Years ago, experts believed that once a woman had undergone a Cesarean birth, she would have to deliver any subsequent pregnancies with a C-section as well. But with changes in surgical procedures and growing evidence to support the possibility of a vaginal birth after a Cesarean (VBAC), attitudes began to shift.
However, in the 1980s and 1990s, as the VBAC rate increased, so did complications related to the procedure.
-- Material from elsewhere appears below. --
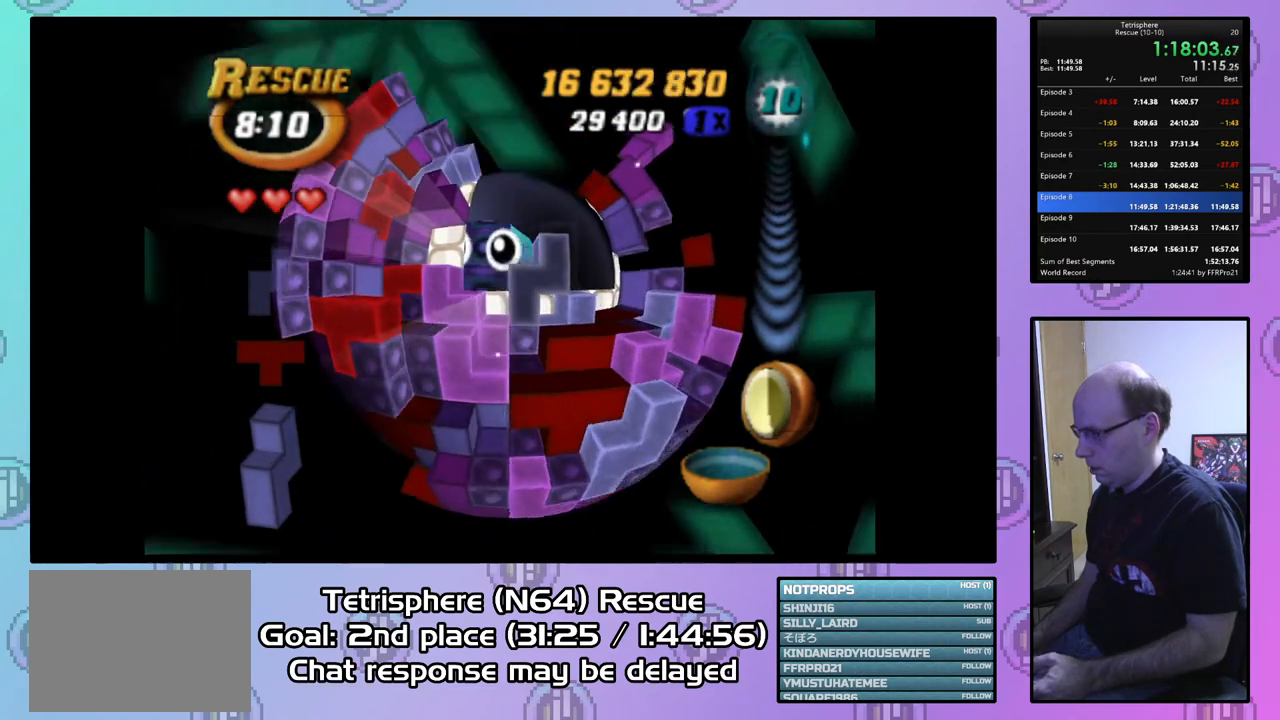
{"buttons": [], "right_stick": "center", "events": [[33, "DPAD_RIGHT", "up"], [233, "SQUARE", "up"], [367, "CIRCLE", "down"], [467, "CIRCLE", "up"]]}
Because of concern over complications and possible legal consequences, the VBAC rate dropped dramatically, from 28.3 percent of deliveries in 1996 to 8.5 percent in 2006. But repeat C-sections also have a risk of complications for mother and baby, the authors of the guidelines noted.
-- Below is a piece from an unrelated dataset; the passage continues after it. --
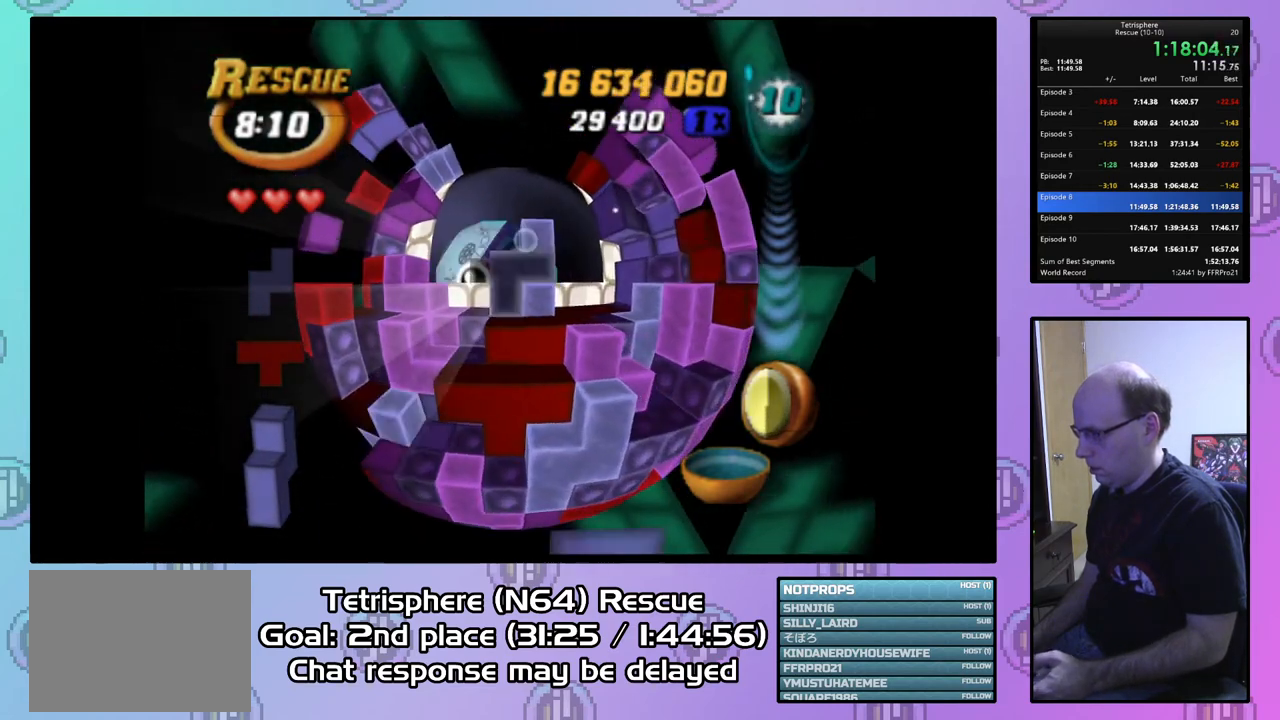
{"buttons": ["DPAD_LEFT"], "right_stick": "center", "events": [[33, "DPAD_LEFT", "down"], [100, "DPAD_LEFT", "up"], [200, "DPAD_LEFT", "down"], [267, "DPAD_LEFT", "up"], [333, "DPAD_LEFT", "down"], [433, "DPAD_LEFT", "up"], [500, "DPAD_LEFT", "down"]]}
Currently, almost one in three mothers delivers by Cesarean in the United States, according to the study.
More recent studies have supported the idea that many women can successfully deliver vaginally after having had a Cesarean, explained Dr. William Grobman, another author of the new guidelines and an associate professor of obstetrics and gynecology at Northwestern University's Feinberg School of Medicine in Chicago. In March, a National Institutes of Health panel came to the same conclusion and said that a Cesarean delivery in the past doesn't mean a woman must automatically have one in subsequent pregnancies.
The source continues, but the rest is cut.